Montana State Runs to 31-20 Win Over Montana

Freshman Troy Andersen ran for two touchdowns and Montana State knocked off rival Montana

By Dillon Tabish

BOZEMAN — Nick LaSane rushed for 121 yards and a touchdown, true freshman Troy Andersen ran for two touchdowns and Montana State knocked off rival Montana 31-23 on Saturday to take home the Great Divide Trophy for the second straight year.

MSU (5-6, 5-3 Big Sky Conference) built a 21-10 late in the third quarter when Anderson bolted 19 yards off the right side for a score. His run followed an electric 71-yard touchdown run by LaSane.

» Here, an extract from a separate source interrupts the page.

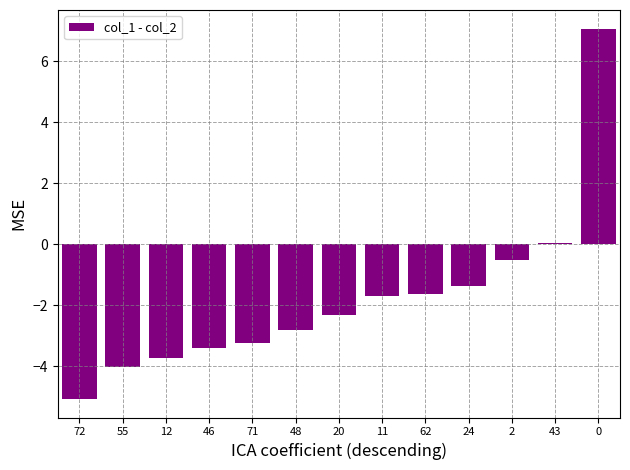

What is the value of the 10th bar from the left?

-1.4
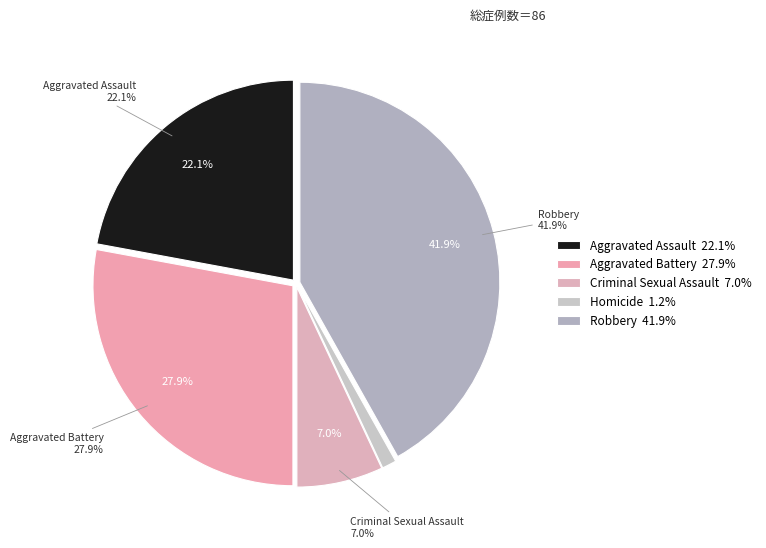

To the nearest percent, what percentage of the pie is Robbery?

42%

The Grizzlies (7-4, 5-3) closed to with 31-23 when Keenan Curran made a circus catch in the end zone of Gresch Jensen’s 32-yard pass. Then Montana drove to the MSU 28, but turned the ball over on downs when true freshman Tyrel Thomas broke up a fourth down pass with four seconds to play..

“When you make a play like that to end this game you’ll be remembered forever,” MSU senior linebacker Mac Bignell said of Thomas. “He probably doesn’t know that because he’s a true freshman, but because it’s the Cat-Griz game people will remember that play forever.”

MSU quarterback Chris Murray ran for 99 yards and added a 4-yard for a score to put MSU up 31-16 with 6:20 remaining. The Bobcats piled up 322 yards on the ground. Murray was 10 for 15 passing for 98 yards.

Jensen went 30 for 49 for 326 yards. Curran finished with 109 receiving yards, while Jerry Louis-McGee had 95. Jeremy Calhoun had 63 yards rushing on 12 carries and ran for a touchdown.

“We knew they’d get their yards,” MSU coach Jeff Choate said. “But we tell our guys ‘stats are for losers’ and the only stat that matters is the final score.”

It was the first back-to-back wins for MSU since the 2002-2003 seasons and the first home win since 2005.

Both teams are likely done for the season. UM was a lock for the FCS playoffs if it had won. At 7-4 they still have outside chance of being selected.

There was some controversy during the game over the headsets and both teams had to work without after MSU’s were considered inoperable.

“I had to start calling plays from the field,” UM coach Bob Stitt said. “It’s a silly rule.”